Courtesy James Moskito
Great Mystery: Despite science's best efforts, we still know relatively little about the great white.

White Shark Autumn

Feared, loathed and hunted, the great white shark has long been man's worst friend. Now the object of adventure tourism, are we hounding it out of existence?

By Alastair Bland


Life in the food chain gets boring when you're king. We've got a world of lesser beings to cook for dinner, but we're simply starved for danger and run-ins with carnivores. That's why we like to imagine that we live in a world of monsters. We raise hype over mountain lions in the suburbs, bears in the vineyards, coyotes in the city and killer bees in the air—and it's so thrilling to imagine that all of them want to devour us.

But the most enduring of our imagined enemies may be the great white shark, Carcharodon carcharias, the star of Jaws and the aggressor in nearly every serious shark-human encounter recorded in California.

White sharks have killed 10 people in the state since 1900: four in the 1950s, three in the 1980s, one in the 1990s, and two in the new millennium. Just over a hundred unprovoked attacks were reported during the 20th century along the West Coast. The conclusion? The ocean is a safe place to pass the hours. Still, the hype created when a shark attacks a person—like that of the kayaker bitten on the bow of his boat two weeks ago off the San Mateo coast—far surpasses that of all the car deaths, gun deaths and nicotine deaths that can fit into a busy California afternoon. Shark attacks awe some people and terrify others, and for some, they even fire up the urge to go swimming—in a cage, that is.

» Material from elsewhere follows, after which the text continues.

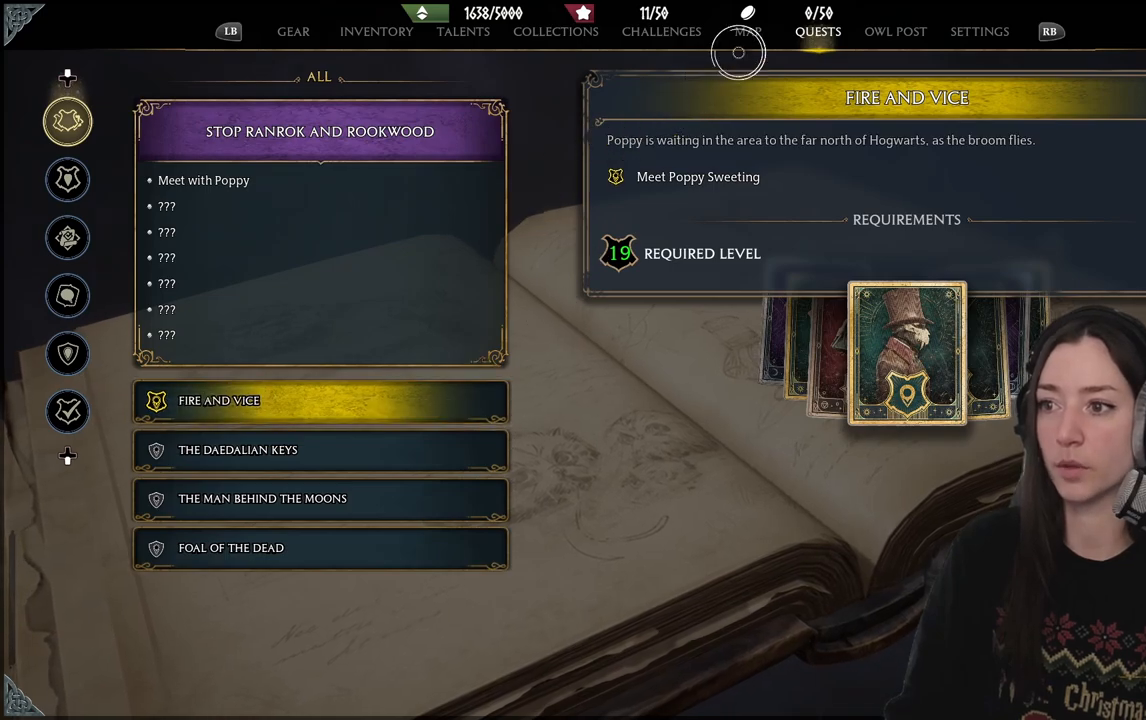
{"buttons": [], "left_stick": "center", "right_stick": "center", "events": [[117, "left_stick", "center"]]}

"I hate to say it, but it's often when the first attack happens that our season starts," says James Moskito, expedition leader with Shark Diving International, an Emeryville-based service that leads boat trips to the Farallon Islands, where clients enter the water in shark-proof cages to enjoy a close-up view of one of the most notorious predators in the world. Several companies in California operate in this small niche of "adventure" tourism. Equipped with 50- to 100-foot-long cruisers furnished for luxury, these companies take paying customers from around the world on one-day or multiday trips to various shark holes. Most notable are Isla Guadalupe, 160 miles off the coast of Baja California and accessible to the port of San Diego, and our own Farallon Islands, 26 miles west of Marin and world-famous for its high density of white sharks, which gather there to feed on California sea lions and elephant seals.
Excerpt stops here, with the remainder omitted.